WORK INSTRUCTION: Please count the lines in the material below that include "weight". Reply with the number alone.
/---
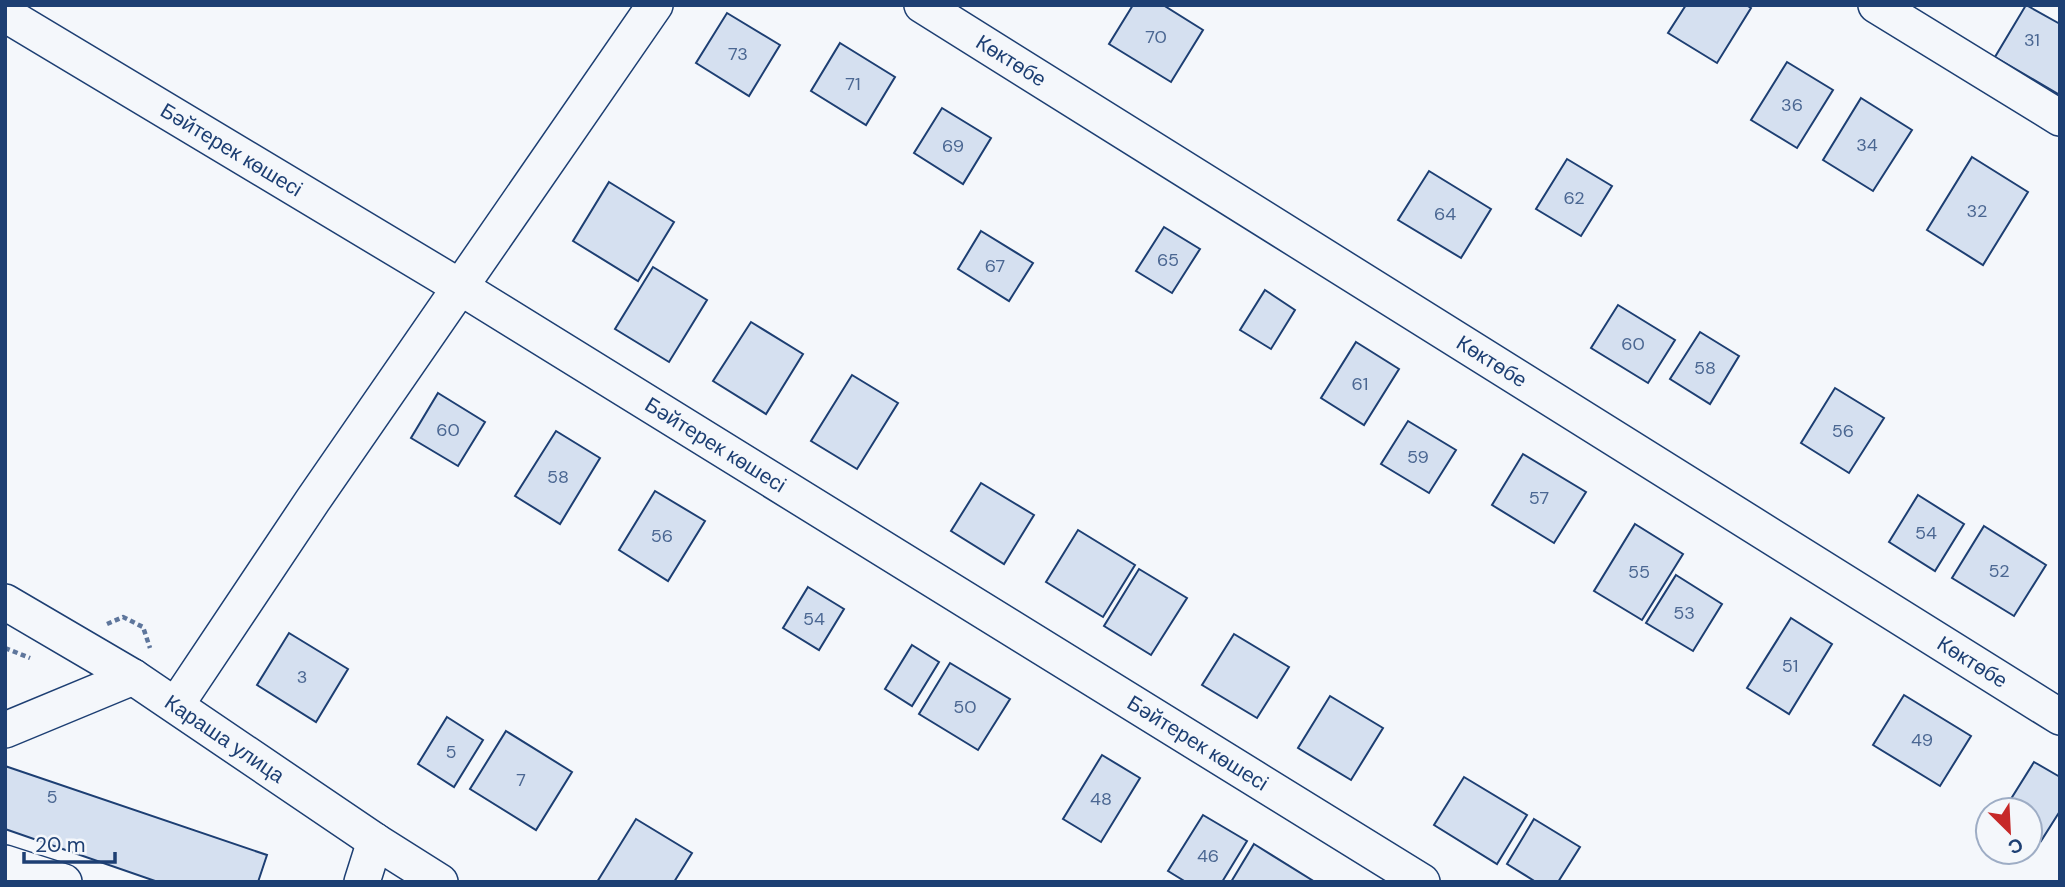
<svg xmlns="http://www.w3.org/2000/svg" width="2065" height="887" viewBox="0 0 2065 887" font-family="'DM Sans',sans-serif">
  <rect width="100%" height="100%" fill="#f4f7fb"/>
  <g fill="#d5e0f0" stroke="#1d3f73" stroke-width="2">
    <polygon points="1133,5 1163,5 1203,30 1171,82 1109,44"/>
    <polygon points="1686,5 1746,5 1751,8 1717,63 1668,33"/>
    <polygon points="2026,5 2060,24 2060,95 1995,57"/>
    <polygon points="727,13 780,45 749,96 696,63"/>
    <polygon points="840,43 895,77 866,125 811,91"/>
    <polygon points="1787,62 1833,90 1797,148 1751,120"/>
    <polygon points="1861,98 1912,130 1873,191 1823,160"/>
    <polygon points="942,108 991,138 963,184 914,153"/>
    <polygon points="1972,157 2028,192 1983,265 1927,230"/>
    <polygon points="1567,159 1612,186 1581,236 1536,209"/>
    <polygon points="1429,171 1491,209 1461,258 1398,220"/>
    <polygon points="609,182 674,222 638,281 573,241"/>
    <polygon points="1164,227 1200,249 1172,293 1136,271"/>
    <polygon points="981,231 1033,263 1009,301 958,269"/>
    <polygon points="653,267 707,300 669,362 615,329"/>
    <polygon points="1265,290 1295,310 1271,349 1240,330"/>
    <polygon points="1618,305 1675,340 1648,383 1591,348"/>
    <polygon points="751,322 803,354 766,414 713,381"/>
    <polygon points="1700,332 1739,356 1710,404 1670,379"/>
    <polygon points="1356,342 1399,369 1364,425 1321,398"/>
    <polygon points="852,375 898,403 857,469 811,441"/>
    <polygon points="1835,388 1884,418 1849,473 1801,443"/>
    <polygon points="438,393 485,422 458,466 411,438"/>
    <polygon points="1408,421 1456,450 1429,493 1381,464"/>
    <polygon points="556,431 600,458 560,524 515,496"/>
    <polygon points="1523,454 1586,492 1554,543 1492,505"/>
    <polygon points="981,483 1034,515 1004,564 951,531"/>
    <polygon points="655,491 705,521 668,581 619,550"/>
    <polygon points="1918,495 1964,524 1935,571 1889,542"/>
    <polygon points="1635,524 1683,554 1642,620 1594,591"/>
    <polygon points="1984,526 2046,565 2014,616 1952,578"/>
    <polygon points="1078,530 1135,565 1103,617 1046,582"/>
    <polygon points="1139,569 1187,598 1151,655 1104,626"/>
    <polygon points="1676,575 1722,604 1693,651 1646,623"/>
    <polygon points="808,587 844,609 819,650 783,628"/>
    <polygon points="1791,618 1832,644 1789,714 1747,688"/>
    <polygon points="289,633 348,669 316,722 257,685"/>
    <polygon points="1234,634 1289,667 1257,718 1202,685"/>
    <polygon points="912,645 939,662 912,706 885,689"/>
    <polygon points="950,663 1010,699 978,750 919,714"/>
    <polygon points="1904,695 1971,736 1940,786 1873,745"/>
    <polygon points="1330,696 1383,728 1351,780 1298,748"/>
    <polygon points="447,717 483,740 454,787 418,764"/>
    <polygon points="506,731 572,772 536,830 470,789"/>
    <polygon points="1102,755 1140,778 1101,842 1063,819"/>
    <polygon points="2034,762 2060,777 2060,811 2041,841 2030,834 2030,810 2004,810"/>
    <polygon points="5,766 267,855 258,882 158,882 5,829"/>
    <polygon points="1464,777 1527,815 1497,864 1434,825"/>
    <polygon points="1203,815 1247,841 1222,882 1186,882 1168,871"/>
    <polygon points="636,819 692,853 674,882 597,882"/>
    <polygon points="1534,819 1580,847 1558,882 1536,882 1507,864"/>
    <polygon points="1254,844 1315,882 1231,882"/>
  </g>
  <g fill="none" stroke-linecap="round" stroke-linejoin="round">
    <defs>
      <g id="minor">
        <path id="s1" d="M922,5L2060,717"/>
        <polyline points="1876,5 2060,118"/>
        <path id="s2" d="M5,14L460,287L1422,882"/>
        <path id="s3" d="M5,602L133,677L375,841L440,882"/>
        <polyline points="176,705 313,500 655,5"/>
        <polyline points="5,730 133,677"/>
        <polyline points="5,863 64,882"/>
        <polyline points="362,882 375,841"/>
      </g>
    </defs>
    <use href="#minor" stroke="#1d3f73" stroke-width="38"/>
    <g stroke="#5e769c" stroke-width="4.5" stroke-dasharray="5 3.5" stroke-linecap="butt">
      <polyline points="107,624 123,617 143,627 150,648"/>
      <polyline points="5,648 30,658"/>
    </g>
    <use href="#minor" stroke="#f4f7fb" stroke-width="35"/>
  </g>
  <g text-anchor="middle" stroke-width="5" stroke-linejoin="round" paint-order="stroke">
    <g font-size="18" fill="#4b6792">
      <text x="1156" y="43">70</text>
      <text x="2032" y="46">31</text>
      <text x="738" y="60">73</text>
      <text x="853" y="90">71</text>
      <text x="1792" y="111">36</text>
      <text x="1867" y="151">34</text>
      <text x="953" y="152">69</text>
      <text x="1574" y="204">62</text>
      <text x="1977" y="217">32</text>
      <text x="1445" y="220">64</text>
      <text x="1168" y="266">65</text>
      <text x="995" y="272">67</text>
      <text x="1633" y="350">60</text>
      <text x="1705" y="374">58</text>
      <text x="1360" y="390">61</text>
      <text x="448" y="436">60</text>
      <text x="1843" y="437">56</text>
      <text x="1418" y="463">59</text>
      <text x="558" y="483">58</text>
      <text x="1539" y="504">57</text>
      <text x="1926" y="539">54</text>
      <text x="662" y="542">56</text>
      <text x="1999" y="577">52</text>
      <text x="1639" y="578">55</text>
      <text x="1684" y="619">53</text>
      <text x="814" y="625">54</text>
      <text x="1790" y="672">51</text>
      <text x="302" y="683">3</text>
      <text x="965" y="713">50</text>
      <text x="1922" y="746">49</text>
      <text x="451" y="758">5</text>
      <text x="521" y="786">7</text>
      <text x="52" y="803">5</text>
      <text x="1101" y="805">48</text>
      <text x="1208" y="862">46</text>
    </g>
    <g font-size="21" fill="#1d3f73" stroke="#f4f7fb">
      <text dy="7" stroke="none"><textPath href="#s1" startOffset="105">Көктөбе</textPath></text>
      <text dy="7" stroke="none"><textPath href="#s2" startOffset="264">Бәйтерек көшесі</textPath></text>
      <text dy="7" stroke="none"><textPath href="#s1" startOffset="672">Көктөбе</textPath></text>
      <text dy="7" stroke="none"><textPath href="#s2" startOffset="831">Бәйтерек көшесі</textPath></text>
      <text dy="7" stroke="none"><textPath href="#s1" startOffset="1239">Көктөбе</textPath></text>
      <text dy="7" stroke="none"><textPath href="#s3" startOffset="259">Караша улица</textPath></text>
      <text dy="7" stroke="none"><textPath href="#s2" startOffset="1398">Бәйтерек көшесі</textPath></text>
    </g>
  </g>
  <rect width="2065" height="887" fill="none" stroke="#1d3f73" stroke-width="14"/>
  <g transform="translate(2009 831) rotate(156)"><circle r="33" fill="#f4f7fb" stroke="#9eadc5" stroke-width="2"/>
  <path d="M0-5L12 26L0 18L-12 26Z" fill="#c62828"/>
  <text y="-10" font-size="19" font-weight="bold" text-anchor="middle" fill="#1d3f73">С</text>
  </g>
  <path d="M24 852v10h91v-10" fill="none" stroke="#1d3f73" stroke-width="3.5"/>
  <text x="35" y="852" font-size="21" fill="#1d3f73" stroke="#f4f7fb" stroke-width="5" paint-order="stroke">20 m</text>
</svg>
\---
/---
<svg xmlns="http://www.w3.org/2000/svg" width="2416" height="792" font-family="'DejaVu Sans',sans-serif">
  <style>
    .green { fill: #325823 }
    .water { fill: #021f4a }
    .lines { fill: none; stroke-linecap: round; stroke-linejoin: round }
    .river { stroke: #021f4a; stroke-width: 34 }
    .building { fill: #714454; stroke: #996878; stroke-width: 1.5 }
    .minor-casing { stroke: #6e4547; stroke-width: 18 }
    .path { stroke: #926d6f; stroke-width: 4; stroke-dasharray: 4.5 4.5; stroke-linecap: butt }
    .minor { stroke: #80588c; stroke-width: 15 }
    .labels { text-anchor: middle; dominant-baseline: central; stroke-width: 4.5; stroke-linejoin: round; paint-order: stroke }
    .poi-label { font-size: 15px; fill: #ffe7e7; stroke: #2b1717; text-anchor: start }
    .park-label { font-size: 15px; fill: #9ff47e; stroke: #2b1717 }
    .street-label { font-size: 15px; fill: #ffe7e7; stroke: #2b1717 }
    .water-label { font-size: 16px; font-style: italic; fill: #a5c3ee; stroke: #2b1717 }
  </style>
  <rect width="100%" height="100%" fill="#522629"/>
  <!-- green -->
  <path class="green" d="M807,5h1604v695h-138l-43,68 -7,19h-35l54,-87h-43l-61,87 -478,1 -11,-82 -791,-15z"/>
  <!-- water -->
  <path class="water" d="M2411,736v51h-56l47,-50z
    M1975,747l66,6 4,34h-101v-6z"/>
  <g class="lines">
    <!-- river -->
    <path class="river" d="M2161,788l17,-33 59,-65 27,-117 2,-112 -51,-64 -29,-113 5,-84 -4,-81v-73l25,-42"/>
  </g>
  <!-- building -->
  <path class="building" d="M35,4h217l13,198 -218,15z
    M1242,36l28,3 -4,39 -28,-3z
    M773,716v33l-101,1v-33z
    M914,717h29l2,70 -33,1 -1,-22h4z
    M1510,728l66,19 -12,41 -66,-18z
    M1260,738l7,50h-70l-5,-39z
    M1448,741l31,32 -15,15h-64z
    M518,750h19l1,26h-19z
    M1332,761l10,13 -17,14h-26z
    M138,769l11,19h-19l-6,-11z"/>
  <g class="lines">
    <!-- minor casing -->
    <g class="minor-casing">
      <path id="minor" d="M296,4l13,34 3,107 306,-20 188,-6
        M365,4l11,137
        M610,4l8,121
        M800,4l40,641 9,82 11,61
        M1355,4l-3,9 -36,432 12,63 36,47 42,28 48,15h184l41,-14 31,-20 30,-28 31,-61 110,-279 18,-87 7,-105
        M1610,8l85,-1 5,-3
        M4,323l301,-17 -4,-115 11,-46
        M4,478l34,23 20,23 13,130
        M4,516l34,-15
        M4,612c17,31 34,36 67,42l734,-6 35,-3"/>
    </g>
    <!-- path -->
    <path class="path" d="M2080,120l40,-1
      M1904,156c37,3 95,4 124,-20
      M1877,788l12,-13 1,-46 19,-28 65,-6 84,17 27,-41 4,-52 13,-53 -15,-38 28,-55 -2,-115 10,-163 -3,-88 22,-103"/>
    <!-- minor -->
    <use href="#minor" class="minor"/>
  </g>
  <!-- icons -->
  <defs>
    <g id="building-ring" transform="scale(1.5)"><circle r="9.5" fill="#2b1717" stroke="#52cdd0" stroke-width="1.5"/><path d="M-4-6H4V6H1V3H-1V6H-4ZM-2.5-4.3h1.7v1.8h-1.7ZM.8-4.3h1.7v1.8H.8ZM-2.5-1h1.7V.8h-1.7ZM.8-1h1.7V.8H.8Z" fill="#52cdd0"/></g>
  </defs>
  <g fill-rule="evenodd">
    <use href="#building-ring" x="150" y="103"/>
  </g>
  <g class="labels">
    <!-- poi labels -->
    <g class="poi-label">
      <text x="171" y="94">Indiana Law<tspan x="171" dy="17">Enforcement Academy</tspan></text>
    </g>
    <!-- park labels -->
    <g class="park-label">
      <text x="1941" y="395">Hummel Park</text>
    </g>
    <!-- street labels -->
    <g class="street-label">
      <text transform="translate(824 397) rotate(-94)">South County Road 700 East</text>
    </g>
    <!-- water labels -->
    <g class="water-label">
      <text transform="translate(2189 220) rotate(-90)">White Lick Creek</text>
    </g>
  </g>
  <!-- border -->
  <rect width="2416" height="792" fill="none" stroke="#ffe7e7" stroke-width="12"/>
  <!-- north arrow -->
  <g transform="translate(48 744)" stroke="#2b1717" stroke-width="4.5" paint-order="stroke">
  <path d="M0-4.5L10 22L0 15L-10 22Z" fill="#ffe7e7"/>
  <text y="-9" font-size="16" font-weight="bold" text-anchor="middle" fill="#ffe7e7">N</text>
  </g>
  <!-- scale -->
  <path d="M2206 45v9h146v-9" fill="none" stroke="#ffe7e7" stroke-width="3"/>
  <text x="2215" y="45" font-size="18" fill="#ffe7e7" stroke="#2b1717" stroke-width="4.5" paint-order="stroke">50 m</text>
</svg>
\---
SOLUTION TO THIS PROBLEM: 2